→ What you need to do
Please read the qe.fit documentation: which distribution is fit when a negative value is provided?

→ Passage shown

R/qe.fit.R

Defines functions qe.fit

Documented in qe.fit

#' Quantile estimation fitting
#'
#' This function fits several parametric families of distributions from summary data in the following forms: \itemize{
#' \item S1: median, minimum and maximum values, and sample size
#' \item S2: median, first and third quartiles, and sample size
#' \item S3: median, minimum and maximum values, first and third quartiles, and sample size
#'  }
#'
#' Distributions are fit by minimizing the distance between observed and distribution quantiles in the L2-norm. The limited-memory Broyden-Fletcher-Goldfarb-Shanno (L-BFGS-M) algorithm implemented in the \code{\link[stats]{optim}} function is used for minimization.
#'
#' Two different conventions may be used for setting the candidate distributions, parameter starting values, and parameter constraints, which is controlled by the \code{two.sample.default} argument. If the convention of McGrath et al. (2020a) is used, the candidate distributions are the normal, log-normal, gamma, and Weibull distributions. If the convention of McGrath et al. (2020b) is used, the beta distribution is also included. In either case, if a negative value is provided (e.g., for the minimum value or the first quartile value), only the normal distribution is fit.
#'
#' @param min.val numeric value giving the sample minimum.
#' @param q1.val numeric value giving the sample first quartile.
#' @param med.val numeric value giving the sample median.
#' @param q3.val numeric value giving the sample third quartile.
#' @param max.val numeric value giving the sample maximum.
#' @param n numeric value giving the sample size.
#' @param two.sample.default logical scalar. If set to \code{TRUE}, the candidate distributions, initial values, and box constraints are set to that of McGrath et al. (2020a). If set to \code{FALSE}, the candidate distributions, initial values, and box constraints are set to that of McGrath et al. (2020b). The default is \code{FALSE}.

→ Given entries
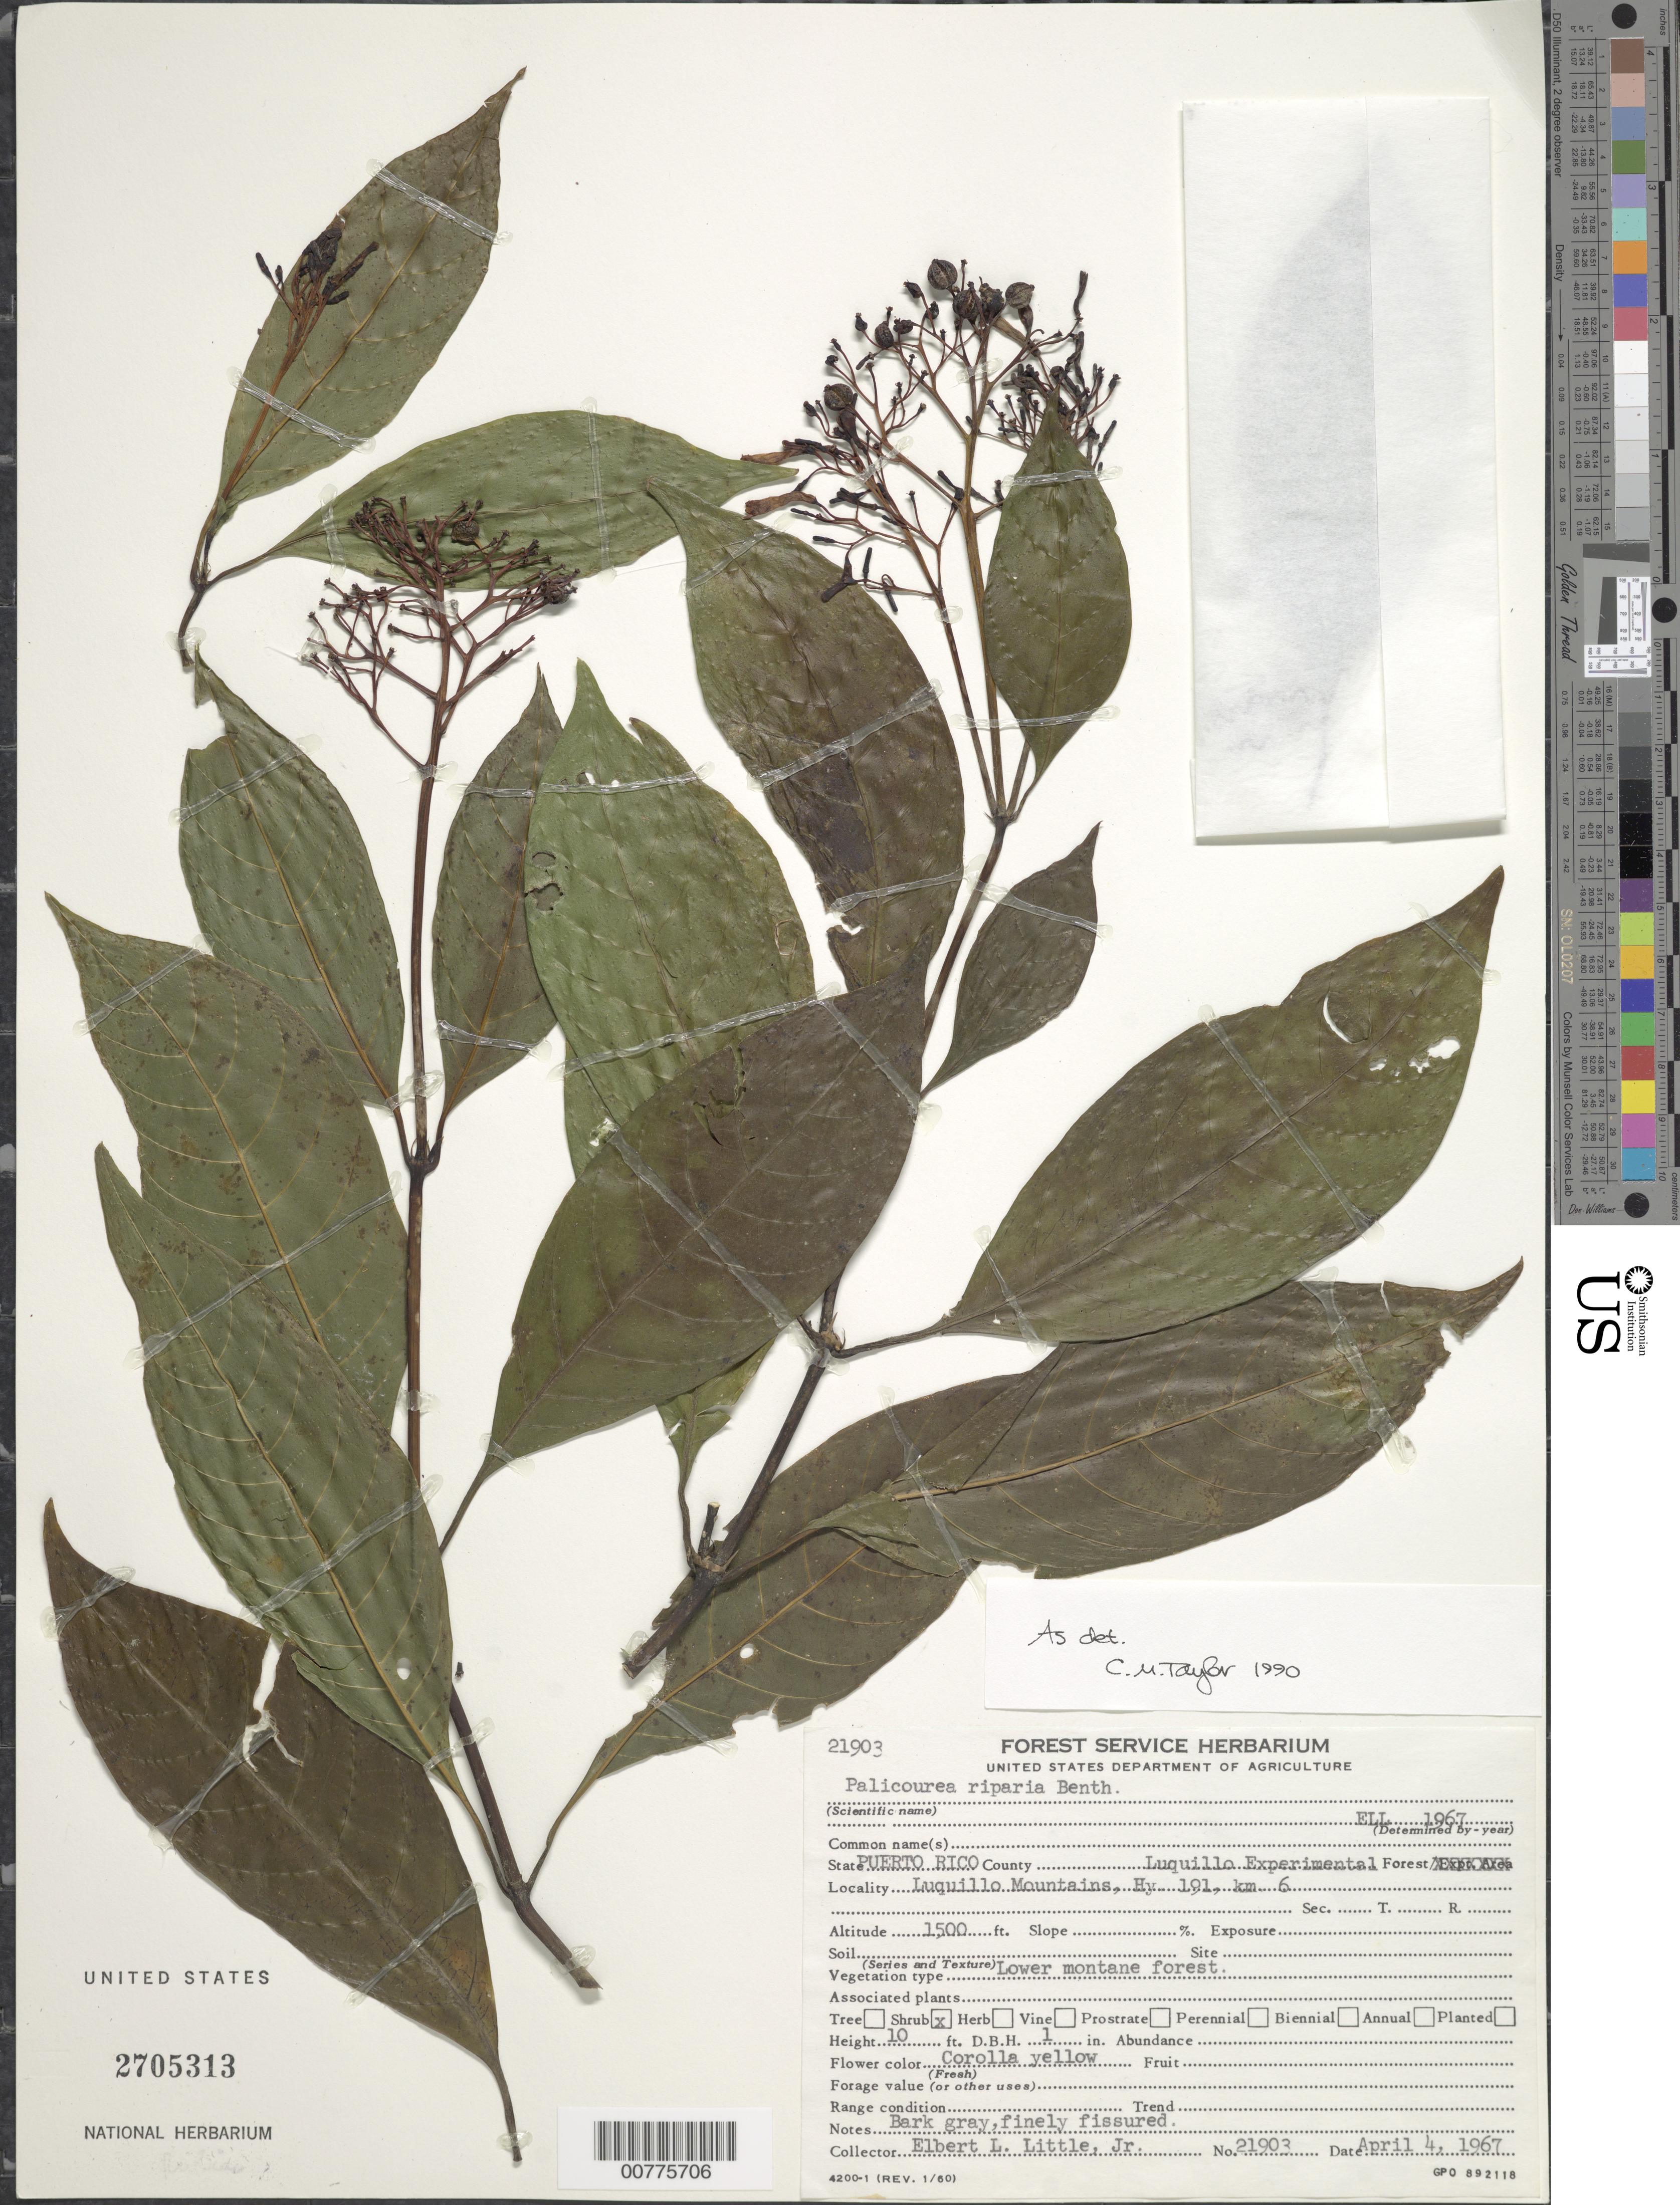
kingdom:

* * *

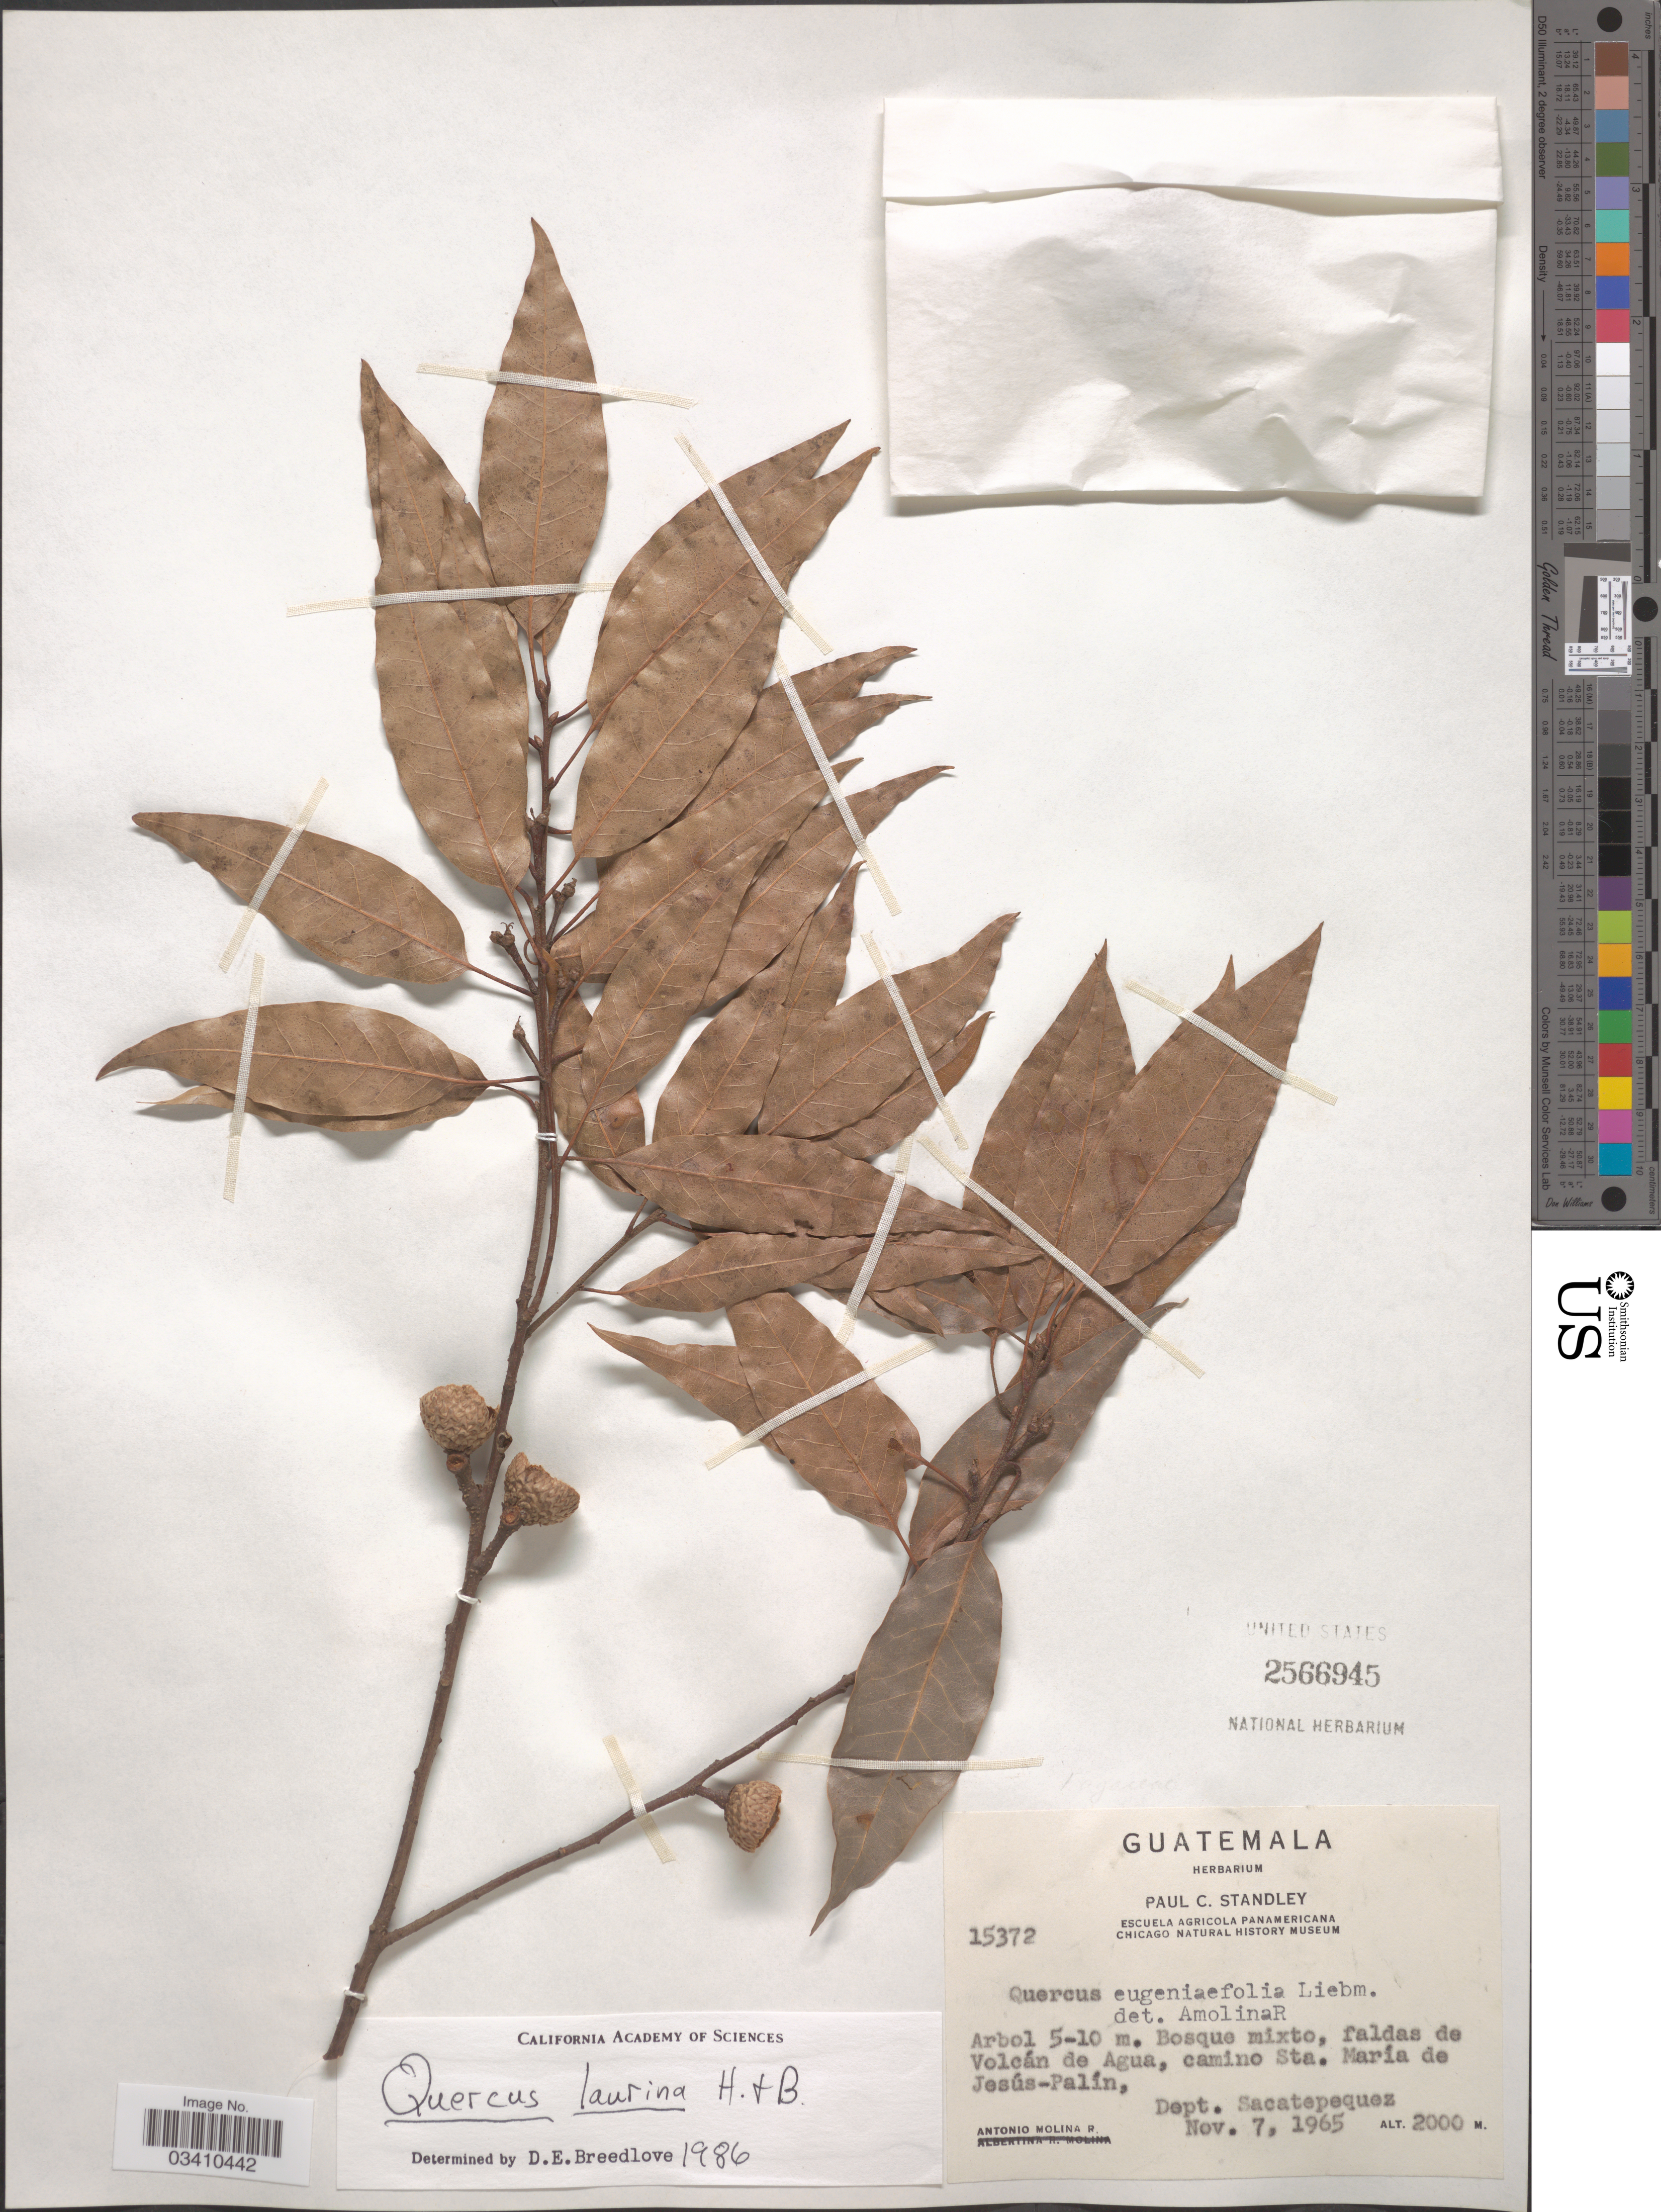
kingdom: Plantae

→ Response
Only the normal distribution.